Before Woodbury became known as a medical industry hub and shopping mall destination, in its earliest days, it consisted mostly of Tamarack Swamp and the Big Woods—humble yet beautiful beginnings indeed.
The historic homes that still exist here are spread out, on land that was mostly farm fields, once upon a time. Among the city’s 35 heritage sites are the Spangenberg farmstead, the McHattie house, the Miller Barn and the Heritage House museum.
Farms flourished in Woodbury, even in the 1950s, when increased traffic benefitted the businesses on the west side of town, including Ronnally’s Pizza, Woodlane Flowers, Wooddale Fun Zone and an early-years strip mall along Century Avenue. Neighborhoods like Woodbury Heights (the city’s first subdivision), Parkwood Knoll and Royal Oaks survived, thrived, and still show the community’s rich history of growth.
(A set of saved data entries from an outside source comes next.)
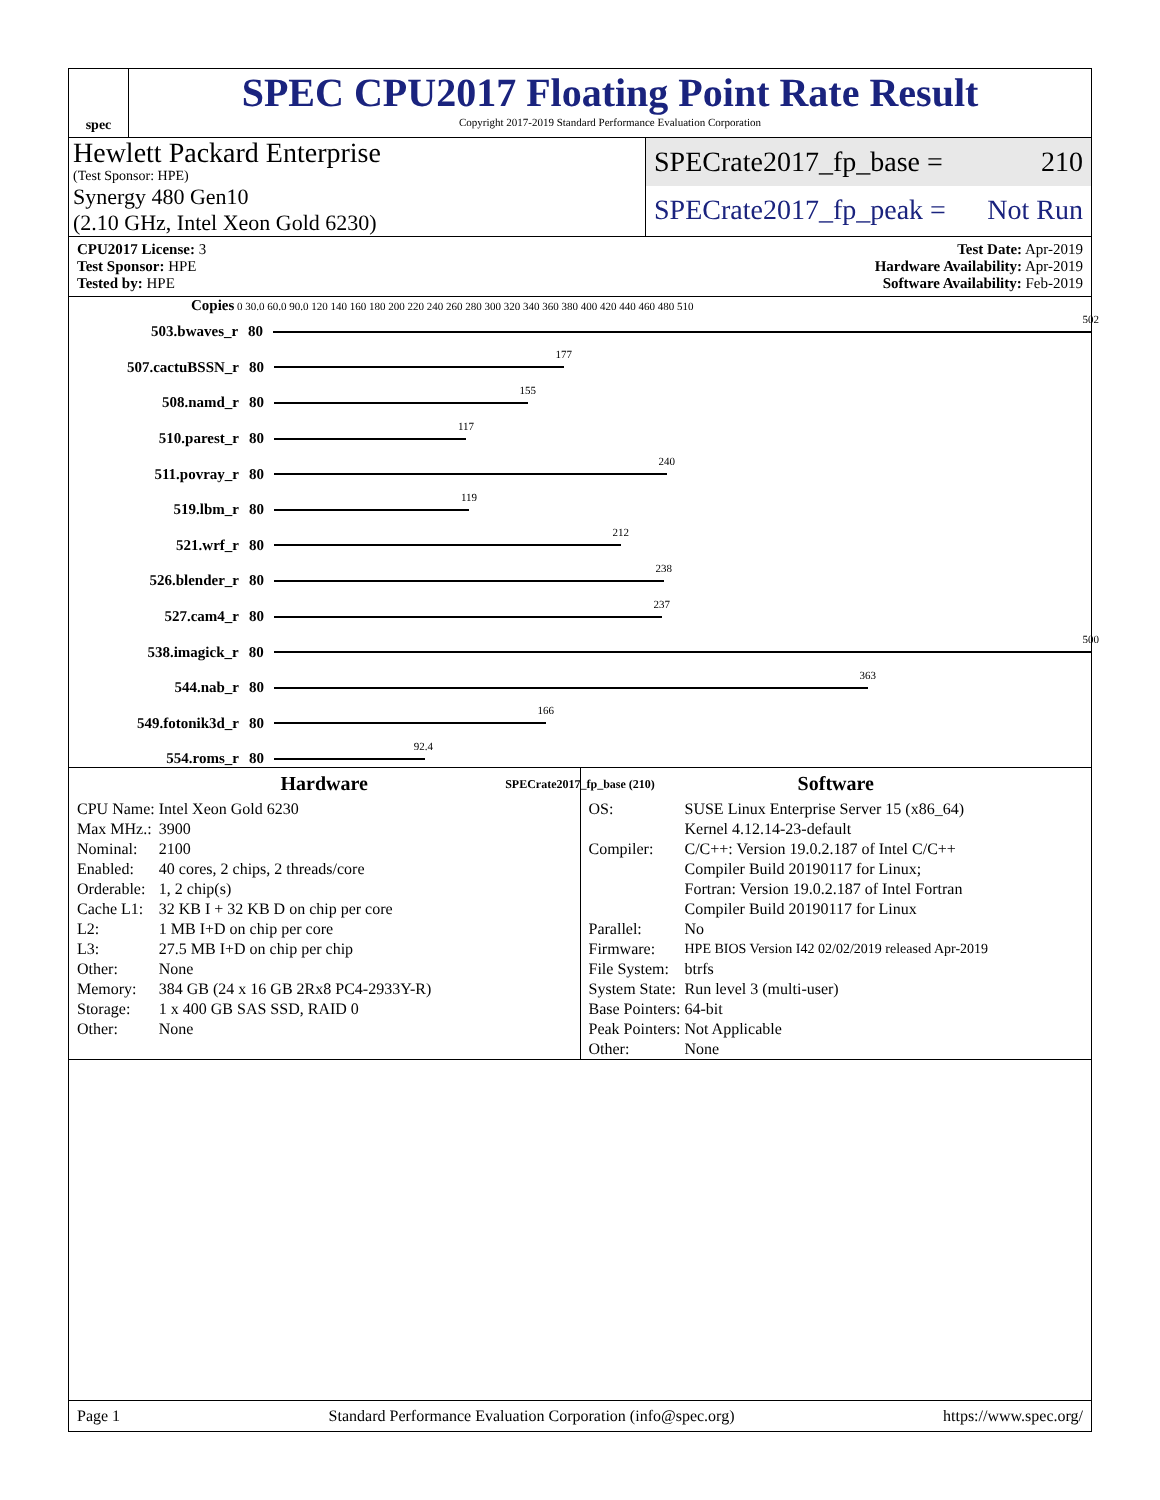spec
SPEC CPU2017 Floating Point Rate Result
Copyright 2017-2019 Standard Performance Evaluation Corporation
Hewlett Packard Enterprise
(Test Sponsor: HPE)
Synergy 480 Gen10
(2.10 GHz, Intel Xeon Gold 6230)
SPECrate2017_fp_base = 210
SPECrate2017_fp_peak = Not Run
CPU2017 License: 3
Test Sponsor: HPE
Tested by: HPE
Test Date: Apr-2019
Hardware Availability: Apr-2019
Software Availability: Feb-2019
Copies 0 30.0 60.0 90.0 120 140 160 180 200 220 240 260 280 300 320 340 360 380 400 420 440 460 480 510
503.bwaves_r 80
502
507.cactuBSSN_r 80
177
508.namd_r 80
155
510.parest_r 80
117
511.povray_r 80
240
519.lbm_r 80
119
521.wrf_r 80
212
526.blender_r 80
238
527.cam4_r 80
237
538.imagick_r 80
500
544.nab_r 80
363
549.fotonik3d_r 80
166
554.roms_r 80
92.4
SPECrate2017_fp_base (210)
Hardware
| CPU Name: | Intel Xeon Gold 6230 |
| Max MHz.: | 3900 |
| Nominal: | 2100 |
| Enabled: | 40 cores, 2 chips, 2 threads/core |
| Orderable: | 1, 2 chip(s) |
| Cache L1: | 32 KB I + 32 KB D on chip per core |
| L2: | 1 MB I+D on chip per core |
| L3: | 27.5 MB I+D on chip per chip |
| Other: | None |
| Memory: | 384 GB (24 x 16 GB 2Rx8 PC4-2933Y-R) |
| Storage: | 1 x 400 GB SAS SSD, RAID 0 |
| Other: | None |
Software
| OS: | SUSE Linux Enterprise Server 15 (x86_64) Kernel 4.12.14-23-default |
| Compiler: | C/C++: Version 19.0.2.187 of Intel C/C++ Compiler Build 20190117 for Linux; Fortran: Version 19.0.2.187 of Intel Fortran Compiler Build 20190117 for Linux |
| Parallel: | No |
| Firmware: | HPE BIOS Version I42 02/02/2019 released Apr-2019 |
| File System: | btrfs |
| System State: | Run level 3 (multi-user) |
| Base Pointers: | 64-bit |
| Peak Pointers: | Not Applicable |
| Other: | None |
Page 1 Standard Performance Evaluation Corporation (info@spec.org) https://www.spec.org/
Local farmers began selling their land for housing developments in the 1960s, and just a handful of treasured farmhouses still stand tall. Even fewer barns remain in Woodbury, driving the Woodbury Heritage Society’s recent successful efforts to save the Miller Barn.
Homes from the city’s early years have changed hands in recent decades—more than 50 in the past 25 years, in fact. Some have been torn down for development, but it’s a good sign that many of them have instead been fixed up, restored and maintained for future generations.
A renovated home on the Spangenberg farmstead property.